The migration of terrestrial vertebrates began not in the Upper, as one is apt to think,
but in the Middle and even partly the Lower Permian. The rhachitomous labyrinthodonts of
Gondwana type, dinocephalians and theromorphs, are found even in the Ufimskii horizon.
The abundant fauna of the labyrinthodont Platyops in the Kazan horizon arose through a long
evolution. At the same time the North Dvina fauna of the Upper Permian is no doubt a
relictual type. All the accumulated facts show that the continental layers of the Paleozoic in
the U.S.S.R. still require continued study for the purpose of a definite stratigraphy. The
peculiar conditions of deposition of the strata exclude the designations usually used, such as
“sandstone stratum,” “marly series,” etc.
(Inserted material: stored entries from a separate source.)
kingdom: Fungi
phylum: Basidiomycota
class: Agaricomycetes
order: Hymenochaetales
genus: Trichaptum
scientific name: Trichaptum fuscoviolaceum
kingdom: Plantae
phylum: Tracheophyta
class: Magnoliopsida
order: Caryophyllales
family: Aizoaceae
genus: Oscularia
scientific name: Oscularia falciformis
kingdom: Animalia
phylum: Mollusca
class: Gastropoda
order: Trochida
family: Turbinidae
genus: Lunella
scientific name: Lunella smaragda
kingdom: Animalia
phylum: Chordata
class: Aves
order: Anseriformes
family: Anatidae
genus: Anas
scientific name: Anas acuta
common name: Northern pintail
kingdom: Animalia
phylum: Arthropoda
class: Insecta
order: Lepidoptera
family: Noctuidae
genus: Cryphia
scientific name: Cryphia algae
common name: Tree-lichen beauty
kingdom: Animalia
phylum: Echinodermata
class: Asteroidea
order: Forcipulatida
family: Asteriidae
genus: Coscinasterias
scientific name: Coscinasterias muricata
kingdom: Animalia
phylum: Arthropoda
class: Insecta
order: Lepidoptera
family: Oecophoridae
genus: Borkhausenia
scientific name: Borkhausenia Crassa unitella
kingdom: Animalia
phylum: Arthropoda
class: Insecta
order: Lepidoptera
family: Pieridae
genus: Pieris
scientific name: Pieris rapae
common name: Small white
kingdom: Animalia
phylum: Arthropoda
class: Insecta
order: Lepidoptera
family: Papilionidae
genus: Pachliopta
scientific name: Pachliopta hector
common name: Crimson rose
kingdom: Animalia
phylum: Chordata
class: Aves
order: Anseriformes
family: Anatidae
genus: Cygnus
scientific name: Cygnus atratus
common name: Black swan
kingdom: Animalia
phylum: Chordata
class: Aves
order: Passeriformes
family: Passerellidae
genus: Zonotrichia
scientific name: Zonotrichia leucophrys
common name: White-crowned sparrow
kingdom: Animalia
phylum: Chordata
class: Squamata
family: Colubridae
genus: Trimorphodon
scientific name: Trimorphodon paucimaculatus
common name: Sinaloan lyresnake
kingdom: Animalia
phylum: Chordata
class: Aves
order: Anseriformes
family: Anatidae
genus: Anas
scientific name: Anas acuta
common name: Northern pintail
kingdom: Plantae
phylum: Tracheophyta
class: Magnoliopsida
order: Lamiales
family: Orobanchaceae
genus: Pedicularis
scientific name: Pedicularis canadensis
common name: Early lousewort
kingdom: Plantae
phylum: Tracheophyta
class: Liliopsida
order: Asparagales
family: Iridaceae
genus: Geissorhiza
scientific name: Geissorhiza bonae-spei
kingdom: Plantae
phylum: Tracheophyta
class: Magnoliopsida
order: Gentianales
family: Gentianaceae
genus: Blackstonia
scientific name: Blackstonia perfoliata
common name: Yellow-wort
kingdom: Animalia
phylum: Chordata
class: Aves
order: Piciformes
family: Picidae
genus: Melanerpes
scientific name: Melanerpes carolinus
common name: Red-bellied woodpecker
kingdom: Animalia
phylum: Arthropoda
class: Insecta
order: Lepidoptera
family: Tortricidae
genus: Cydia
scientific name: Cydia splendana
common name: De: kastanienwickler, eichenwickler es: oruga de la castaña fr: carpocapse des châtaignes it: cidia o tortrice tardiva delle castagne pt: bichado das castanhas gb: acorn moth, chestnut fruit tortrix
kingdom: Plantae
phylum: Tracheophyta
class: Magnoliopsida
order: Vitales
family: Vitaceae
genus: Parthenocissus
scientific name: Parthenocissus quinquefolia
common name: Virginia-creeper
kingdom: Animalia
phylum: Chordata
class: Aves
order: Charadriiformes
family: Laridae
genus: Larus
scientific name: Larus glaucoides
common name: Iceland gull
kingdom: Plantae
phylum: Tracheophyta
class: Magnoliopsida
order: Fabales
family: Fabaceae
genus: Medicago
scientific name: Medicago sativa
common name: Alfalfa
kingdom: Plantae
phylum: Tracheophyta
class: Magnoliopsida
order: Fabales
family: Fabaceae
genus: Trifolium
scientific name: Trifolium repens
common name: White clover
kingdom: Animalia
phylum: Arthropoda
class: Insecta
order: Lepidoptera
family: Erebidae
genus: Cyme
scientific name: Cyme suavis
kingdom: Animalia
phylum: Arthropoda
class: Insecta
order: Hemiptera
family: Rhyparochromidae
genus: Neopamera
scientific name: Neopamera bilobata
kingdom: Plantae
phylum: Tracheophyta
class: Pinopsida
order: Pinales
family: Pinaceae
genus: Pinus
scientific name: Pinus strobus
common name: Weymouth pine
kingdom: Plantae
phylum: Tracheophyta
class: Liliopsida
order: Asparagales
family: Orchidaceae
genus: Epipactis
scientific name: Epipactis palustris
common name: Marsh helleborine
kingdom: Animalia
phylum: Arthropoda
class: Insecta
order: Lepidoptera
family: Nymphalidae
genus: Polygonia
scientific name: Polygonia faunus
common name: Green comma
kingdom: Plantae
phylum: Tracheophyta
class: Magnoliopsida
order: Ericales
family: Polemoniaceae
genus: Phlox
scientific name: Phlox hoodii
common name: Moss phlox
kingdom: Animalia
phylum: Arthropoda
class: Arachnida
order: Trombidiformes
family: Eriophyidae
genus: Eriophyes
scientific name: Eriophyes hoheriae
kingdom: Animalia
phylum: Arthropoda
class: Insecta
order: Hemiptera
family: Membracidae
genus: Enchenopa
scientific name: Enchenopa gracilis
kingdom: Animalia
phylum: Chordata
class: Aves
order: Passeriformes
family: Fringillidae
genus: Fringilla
Only the detailed subdivision of the overlying layers
found in the given stratum, study of their chemical and petrographic peculiarities, [plus] study
of the mechanics of deposition and erosion can clearly throw light upon the genesis of the
continental strata. In the presence of such a program of study there will be ever more frequent
discoveries of the remains of Tetrapoda, which although still little known, yet undoubtedly
played a huge role in the evolution of the bygone animal kingdom of the region between
Gondwana and Laurasia.
I shall take the liberty of conveying my gratitude to the leader of the research group
from the Scientific-Researchers of the Metal Institute of Geological Studies of the
G.G.R.U.—i.e. to engineer N. K. Fazumovskii for his assistance and valuable advice in the
field and laboratory work.
Leningrad, 1931
Paleozoologhicheskii Institut Ak. Nauk.